U.S. Sikhs launched a million-dollar “We are Sikhs” initiative on Vaisakhi Day April 14, the Sikh New Year, that celebrates the founding of the Sikh community by Guru Nanak in the Punjab region of India in 1469.
Organized by the nonprofit National Sikh Campaign, the initiative is a response to increasing hate and violence against Sikhs in the United States since the 9/11 terrorist attacks. Nine out of 10 Sikhs have experienced “negative reactions or hate language.”
Although the religion originated in India and bears no connection with Islam, Sikhs, in their turbans and beards, are often mistaken for Muslims and affected by anti-Muslim sentiment. There have been 300 death threats and several religiously-inspired murders of Sikhs.
Sikhism, the fifth-largest religion in the world, came to the United States in the 19th century. Sikhs have served in the U.S. Army since World War I in which 138,000 fought with the Americans and other Allied forces. A large number of Sikhs also fought under Allied command in World War II, earning a reputation for valor. In January 2017, the United States Army granted permission for Sikh army personnel to wear beards and turbans on active duty.
Despite 500,000 Sikhs in the U.S. and 20-30 million worldwide, a study by the Sikh American Legal Defense and Education Fund (SALDEF) and Stanford University Peace and Innovation Lab revealed that 70 percent of the public could not correctly identify a Sikh. Most Americans pronounce the word “Seek,” but it is correctly pronounced Sik-kh, which means “disciple” in Punjabi.
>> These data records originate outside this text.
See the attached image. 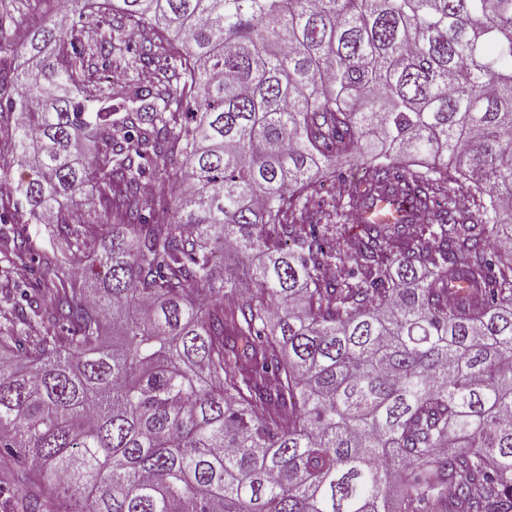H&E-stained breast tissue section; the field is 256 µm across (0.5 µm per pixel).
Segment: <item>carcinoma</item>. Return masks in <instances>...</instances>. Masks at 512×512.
<instances>
[{
    "instance_id": "obj_1",
    "label": "carcinoma",
    "mask_w": 512,
    "mask_h": 512,
    "mask_svg": "<svg viewBox=\"0 0 512 512\" xmlns=\"http://www.w3.org/2000/svg\"><path fill=\"white\" fill-rule=\"evenodd\" d=\"M64 3L0 74L17 203L94 279L48 259L0 310L16 512H512V0ZM88 11L117 18L89 48ZM125 21L154 33L114 106ZM148 174L185 184L169 224ZM382 200L409 207L336 241ZM336 170L343 173L347 182L362 180L367 171V159L362 153L342 157L336 161Z\"/></svg>"
}]
</instances>
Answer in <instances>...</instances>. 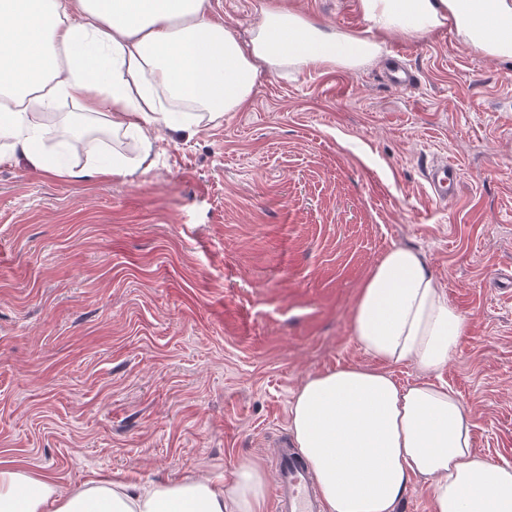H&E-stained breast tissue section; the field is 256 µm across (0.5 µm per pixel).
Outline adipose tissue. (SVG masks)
I'll list each match as a JSON object with an SVG mask.
<instances>
[{
    "instance_id": "ef3b65f1",
    "label": "adipose tissue",
    "mask_w": 512,
    "mask_h": 512,
    "mask_svg": "<svg viewBox=\"0 0 512 512\" xmlns=\"http://www.w3.org/2000/svg\"><path fill=\"white\" fill-rule=\"evenodd\" d=\"M257 23L241 40L211 15V0H0V163L22 153L36 168L72 176L46 152L43 118L54 101L105 115L133 132L140 152L121 163L92 153L98 175L150 169L159 126L188 130L245 108L264 75L310 65L356 68L395 32L453 31L474 50L512 61V0H359L368 35L328 32L278 0H256ZM351 334L375 364L307 376L290 407L295 446L326 512H395L413 479L429 480L432 512H512V466L475 451L459 395L433 382L466 319L423 255L389 248L361 286ZM426 379L403 385L391 368ZM258 466L210 479L149 487L101 477L61 494L50 479L0 462V512H264Z\"/></svg>"
}]
</instances>
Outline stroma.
I'll list each match as a JSON object with an SVG mask.
<instances>
[{"label":"stroma","mask_w":512,"mask_h":512,"mask_svg":"<svg viewBox=\"0 0 512 512\" xmlns=\"http://www.w3.org/2000/svg\"><path fill=\"white\" fill-rule=\"evenodd\" d=\"M366 33L357 0H292ZM403 50L416 80L389 84ZM154 166L56 177L0 165V461L69 493L100 474L211 478L292 446L311 374L371 365L350 315L394 246L467 328L438 382L476 451L512 465V62L443 30L352 70L266 75L250 104L164 129ZM456 162L445 202L426 169Z\"/></svg>","instance_id":"35a3bbf8"}]
</instances>
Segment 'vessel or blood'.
<instances>
[{
    "instance_id": "vessel-or-blood-1",
    "label": "vessel or blood",
    "mask_w": 512,
    "mask_h": 512,
    "mask_svg": "<svg viewBox=\"0 0 512 512\" xmlns=\"http://www.w3.org/2000/svg\"><path fill=\"white\" fill-rule=\"evenodd\" d=\"M458 180L459 168L452 162L432 167L427 177L433 197L440 201L453 196ZM274 469L278 512H320L314 479L295 451L278 452Z\"/></svg>"
}]
</instances>
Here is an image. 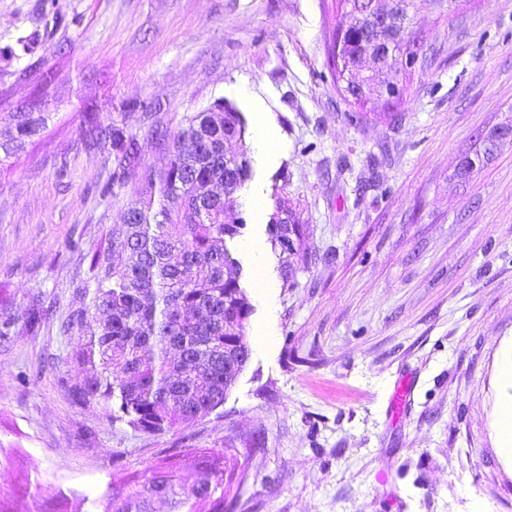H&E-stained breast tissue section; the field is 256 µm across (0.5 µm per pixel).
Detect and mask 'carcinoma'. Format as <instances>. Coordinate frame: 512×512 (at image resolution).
I'll use <instances>...</instances> for the list:
<instances>
[{"mask_svg": "<svg viewBox=\"0 0 512 512\" xmlns=\"http://www.w3.org/2000/svg\"><path fill=\"white\" fill-rule=\"evenodd\" d=\"M368 6L365 0H336L343 19ZM346 46L356 63L368 38L350 28ZM190 112L174 133L157 140L169 160L160 170L147 169L137 189L138 205L112 230L107 247L90 259L83 283V304L73 310L67 328L78 327L83 344L76 362L85 371L73 400L103 404L113 422L135 431H172L204 419L224 405L250 358L245 338L252 307L240 284L241 268L227 248L243 221L224 222V195L249 177L246 153H227L224 140L244 138L239 112ZM46 112H15L0 130V149L11 151L46 127ZM90 144L112 151L115 166L102 194L125 189L140 165L138 139L112 126L94 123L86 130ZM272 247L282 255L285 279L305 254L304 225L292 208H277L269 220ZM125 253L116 263L112 248ZM224 450L202 461L198 478L178 484V462L133 473L111 482L104 512H153V502L168 512H224Z\"/></svg>", "mask_w": 512, "mask_h": 512, "instance_id": "1", "label": "carcinoma"}]
</instances>
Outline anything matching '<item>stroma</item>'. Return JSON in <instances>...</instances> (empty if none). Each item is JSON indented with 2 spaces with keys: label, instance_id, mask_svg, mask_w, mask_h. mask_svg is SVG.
Listing matches in <instances>:
<instances>
[{
  "label": "stroma",
  "instance_id": "1",
  "mask_svg": "<svg viewBox=\"0 0 512 512\" xmlns=\"http://www.w3.org/2000/svg\"><path fill=\"white\" fill-rule=\"evenodd\" d=\"M422 37L399 117L353 119L331 76L333 0H0V113L49 119L0 172V488L15 512H75L108 482L233 444L244 478L224 512H512V439L496 408L512 352V0H410ZM36 35L19 54V37ZM277 127L259 155L252 99ZM223 101L245 125L251 176L224 198L252 306L251 357L222 408L146 434L77 405L73 358L91 255L138 197L102 196L109 154L89 121L137 135ZM259 191L253 205L250 191ZM296 209L307 257L292 287L267 232ZM41 320L30 327L31 309ZM267 334L269 343L257 342ZM408 383L404 407L394 402Z\"/></svg>",
  "mask_w": 512,
  "mask_h": 512
}]
</instances>
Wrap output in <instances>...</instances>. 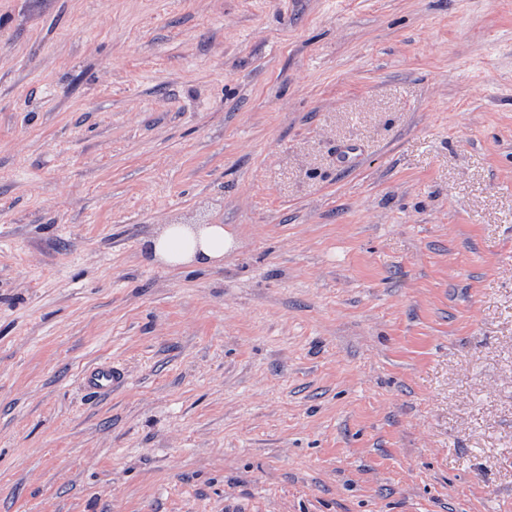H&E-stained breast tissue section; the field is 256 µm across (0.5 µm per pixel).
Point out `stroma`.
Masks as SVG:
<instances>
[{
  "label": "stroma",
  "instance_id": "stroma-1",
  "mask_svg": "<svg viewBox=\"0 0 512 512\" xmlns=\"http://www.w3.org/2000/svg\"><path fill=\"white\" fill-rule=\"evenodd\" d=\"M0 512H512V0H0ZM230 238L221 224H166L145 242L154 260L171 268L210 267L224 259ZM125 382L124 374L109 361L98 362L82 375L83 386L96 394L109 393Z\"/></svg>",
  "mask_w": 512,
  "mask_h": 512
}]
</instances>
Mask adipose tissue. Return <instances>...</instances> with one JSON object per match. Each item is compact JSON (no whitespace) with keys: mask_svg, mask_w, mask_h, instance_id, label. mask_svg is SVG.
<instances>
[{"mask_svg":"<svg viewBox=\"0 0 512 512\" xmlns=\"http://www.w3.org/2000/svg\"><path fill=\"white\" fill-rule=\"evenodd\" d=\"M230 238L220 224H168L145 243L152 259L172 268L210 267L224 258Z\"/></svg>","mask_w":512,"mask_h":512,"instance_id":"1","label":"adipose tissue"}]
</instances>
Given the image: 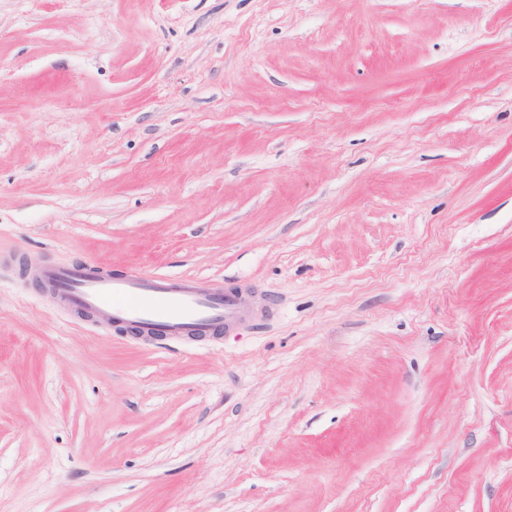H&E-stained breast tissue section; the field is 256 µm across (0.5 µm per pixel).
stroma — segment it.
Here are the masks:
<instances>
[{"instance_id":"obj_1","label":"stroma","mask_w":512,"mask_h":512,"mask_svg":"<svg viewBox=\"0 0 512 512\" xmlns=\"http://www.w3.org/2000/svg\"><path fill=\"white\" fill-rule=\"evenodd\" d=\"M0 512H512V0H0ZM33 274L52 284L57 296L72 307L174 339L190 333L228 332L243 312L241 290L201 288L193 280L170 283L138 275L114 278L85 268L45 267Z\"/></svg>"}]
</instances>
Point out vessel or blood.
Returning a JSON list of instances; mask_svg holds the SVG:
<instances>
[{
  "mask_svg": "<svg viewBox=\"0 0 512 512\" xmlns=\"http://www.w3.org/2000/svg\"><path fill=\"white\" fill-rule=\"evenodd\" d=\"M35 275L52 284L57 296L72 307L174 339L230 331L243 312L242 293L203 288L192 280L171 283L138 275L115 278L84 268L53 267L38 269Z\"/></svg>",
  "mask_w": 512,
  "mask_h": 512,
  "instance_id": "1",
  "label": "vessel or blood"
}]
</instances>
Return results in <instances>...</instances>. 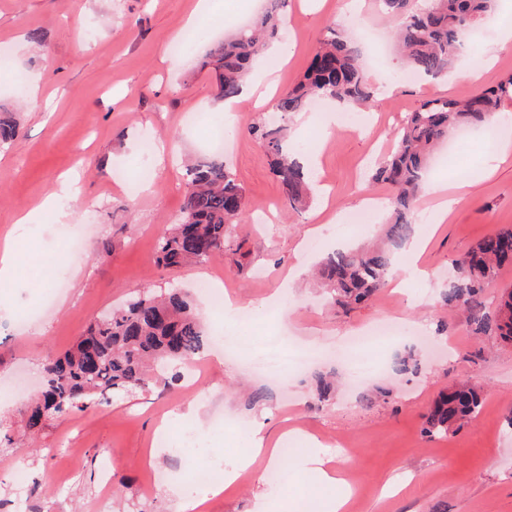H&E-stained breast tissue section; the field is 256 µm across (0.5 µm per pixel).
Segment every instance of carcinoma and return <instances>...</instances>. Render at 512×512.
Segmentation results:
<instances>
[{
    "mask_svg": "<svg viewBox=\"0 0 512 512\" xmlns=\"http://www.w3.org/2000/svg\"><path fill=\"white\" fill-rule=\"evenodd\" d=\"M285 0H267L265 10L232 37L216 43L202 67L218 78L216 96H236L252 60L265 39L278 33L279 7ZM380 11L398 22L394 38L400 63L410 70L441 78L462 54V36L493 15L497 0H377ZM360 44L331 29L312 58L302 79L283 91L273 106L282 124L254 123L249 135L270 158L271 172L284 202L297 210L305 205L309 182L301 166L290 158L285 141L288 115L309 110L316 99L338 101L355 109L375 106L376 93L360 63ZM512 100V74L503 77L464 101L427 100L404 115L394 132V145L378 161L370 179L389 187V217L385 243L379 247L336 249L319 268L320 278L333 303L347 309L384 288L391 277L394 254L414 231V202L422 191L434 149L459 128L479 130L486 118ZM186 192L178 222L156 242L158 260L175 270L203 263L224 251L231 226L244 222L245 190L224 157H205L186 168ZM512 263V228L487 235L463 257L452 261L453 274L440 297L448 309L458 306L468 314L477 335L512 342V290L487 307L482 299L492 287L502 265ZM208 339L192 300L179 288L156 297L144 292L116 310L97 317L64 354L46 359L45 384L26 414L25 429L35 433L45 423L73 411H84L104 394L126 396L171 385L178 361L198 356ZM484 388L466 380L439 393L426 415L425 434L445 436L467 425L481 411Z\"/></svg>",
    "mask_w": 512,
    "mask_h": 512,
    "instance_id": "obj_1",
    "label": "carcinoma"
}]
</instances>
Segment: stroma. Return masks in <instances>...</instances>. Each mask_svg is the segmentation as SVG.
<instances>
[{
    "mask_svg": "<svg viewBox=\"0 0 512 512\" xmlns=\"http://www.w3.org/2000/svg\"><path fill=\"white\" fill-rule=\"evenodd\" d=\"M286 0L277 41L293 46L289 62L266 59L278 89L303 74L329 27L390 31L374 0ZM195 0H0V47L10 54L0 68V114L16 115L19 137L0 148V244L18 240L24 251L17 275L0 282V377L31 386L41 380L46 355L70 349L103 311L120 307L135 293H160L169 283L194 291L208 277L223 282L241 303L259 311L250 325L236 324L197 295L196 310L208 333L236 337V354L211 355L196 391L187 380L118 399L109 405L54 419L32 439L21 440L20 412L29 395L0 401V512H16L15 481L28 476L23 497L29 512H98L103 465H110V512H179L183 499L205 498L202 512H259L264 501L288 499L294 512L323 502L315 475H298L270 487L258 474L244 475L232 489L209 496V483L184 467L188 449H176L179 429L193 424L211 460L233 468L251 446L255 429L275 441L296 428L308 454L326 467L363 483L350 512H512V345L475 336L464 311L447 313L440 292L453 259L483 236L512 226V159L496 162L493 147L469 134L441 150L428 175L466 183L467 199L444 224L433 202L415 204L413 236L426 240L418 259L424 279L406 293L381 289L361 306L332 307L310 271L343 239L358 247L379 240L390 193L369 173L391 147V131L423 101L463 100L477 84L448 74L439 81L397 79L392 53L365 45V72L387 92L367 112L344 113L328 145L319 128L325 115L309 112L308 124L288 119V140L318 155L313 174L330 187V199L313 194L298 212L285 209L268 158L247 129L260 116L246 108L224 130V160L246 189L247 219L234 225L223 253L177 271L163 268L156 240L180 214L186 192L184 161L206 156L205 126L195 116L220 112L210 74L200 63L212 44L235 32L261 9L259 0H217L206 32L185 28ZM512 23V0H499L485 33L471 40L466 64L484 68L483 81L512 74V51L492 52L491 35ZM158 143L144 155L142 143ZM78 181V203L60 199L75 215L62 223L41 208L60 178ZM376 200L373 221L355 227L346 216L361 197ZM339 212L329 223L322 205ZM29 222L21 217L28 211ZM296 266L303 275L285 276ZM288 294L279 315L264 316L269 299ZM393 317L411 331L381 348L353 351L350 364L372 370L358 390L345 382V367L333 360L314 372L281 381L252 372L251 362L268 341L292 349L334 347L341 338ZM423 332L439 347L430 354L415 342ZM414 352L416 373L380 369L381 361ZM335 376L339 389L329 401L315 397L316 374ZM473 379L484 387L477 418L445 436L427 437L425 416L442 389ZM356 450L336 452L337 439Z\"/></svg>",
    "mask_w": 512,
    "mask_h": 512,
    "instance_id": "1",
    "label": "stroma"
}]
</instances>
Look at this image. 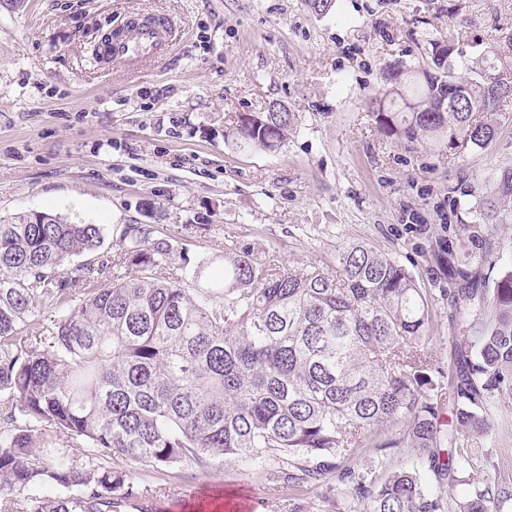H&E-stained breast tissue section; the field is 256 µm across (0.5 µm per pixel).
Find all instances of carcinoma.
Here are the masks:
<instances>
[{"mask_svg": "<svg viewBox=\"0 0 512 512\" xmlns=\"http://www.w3.org/2000/svg\"><path fill=\"white\" fill-rule=\"evenodd\" d=\"M430 46L424 69L399 59L383 69L386 91L368 104L378 131L450 156L486 146L512 101L499 80L512 57L495 51L462 80L455 42ZM450 80L463 87L456 103ZM296 121L237 112L224 140L275 152ZM493 196L448 247L438 293L463 311L467 332L449 369L429 348L432 295L365 243L340 251L329 273L235 244L218 264L193 263L138 224L120 228L111 252L98 224L45 212L0 219V512H104L115 497L154 498L118 460L205 468L219 457H273L285 486L334 473L364 512H503L512 490L464 448L512 393V259L491 288L473 271L474 245L509 223L498 202L512 199V169ZM81 446L91 452L65 454ZM401 447L467 493L444 499L414 466L373 479L345 464L358 448ZM45 485L59 494H37Z\"/></svg>", "mask_w": 512, "mask_h": 512, "instance_id": "1", "label": "carcinoma"}]
</instances>
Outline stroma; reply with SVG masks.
<instances>
[{
  "mask_svg": "<svg viewBox=\"0 0 512 512\" xmlns=\"http://www.w3.org/2000/svg\"><path fill=\"white\" fill-rule=\"evenodd\" d=\"M172 14L184 39L134 73L102 68V30L135 13ZM454 36L456 69L494 49L512 56V0H0V217L46 212L116 228L148 224L191 260L224 244L255 245L287 265L336 269L339 250L364 243L406 266L421 287L448 285V243L512 168V105L493 141L449 159L383 137L366 103L382 70L426 67L430 43ZM281 101L299 121L281 150L224 141V117ZM430 348L450 364L464 331L447 302L432 308ZM469 448L512 486V395ZM411 448L358 449L369 477L419 464ZM274 460L125 468L163 489L164 512H346L336 477L284 487Z\"/></svg>",
  "mask_w": 512,
  "mask_h": 512,
  "instance_id": "35a3bbf8",
  "label": "stroma"
}]
</instances>
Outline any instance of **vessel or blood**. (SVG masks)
<instances>
[{
  "mask_svg": "<svg viewBox=\"0 0 512 512\" xmlns=\"http://www.w3.org/2000/svg\"><path fill=\"white\" fill-rule=\"evenodd\" d=\"M175 40L176 27L169 15L145 13L135 23L119 26L106 43L101 61L113 71L132 72L167 51Z\"/></svg>",
  "mask_w": 512,
  "mask_h": 512,
  "instance_id": "1",
  "label": "vessel or blood"
}]
</instances>
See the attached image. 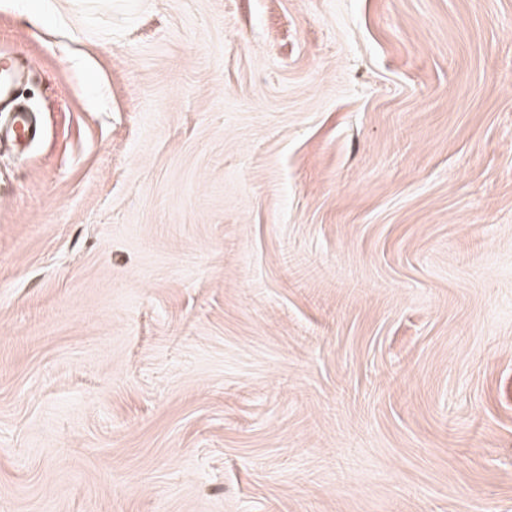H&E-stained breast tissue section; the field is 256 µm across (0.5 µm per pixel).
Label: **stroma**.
Masks as SVG:
<instances>
[{"label":"stroma","mask_w":512,"mask_h":512,"mask_svg":"<svg viewBox=\"0 0 512 512\" xmlns=\"http://www.w3.org/2000/svg\"><path fill=\"white\" fill-rule=\"evenodd\" d=\"M0 512H512V0H0ZM25 77L24 71L18 64V58L16 54L12 53H1L0 54V104L1 112H3L4 103L11 101L13 90L16 84H18ZM40 135L41 129L36 123V117L21 106L13 107L6 128L3 129L0 125V140L10 141L14 148H20V152H23L30 142L39 139Z\"/></svg>","instance_id":"1"}]
</instances>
Funded by Sikh leaders and their families, National Sikh Campaign strategy is led by AKPD Media, responsible for the media and messaging strategy for both Obama campaigns and FP1 Strategies that worked on the Bush campaign. Research was conducted by the Peter D. Hart Research firm. The aim of the new campaign is to build a genuine Sikh image in the United States and reduce discrimination and violence against the religion and its adherents.
The rollout consists of:
- Television advertising in regional and select national networks
- Regional and national media and targeted digital and social media promoting and demonstrating that Sikh values are American values
- Activation of the Sikh community to become involved in community social programs and establish relations with local, state and federal government officials.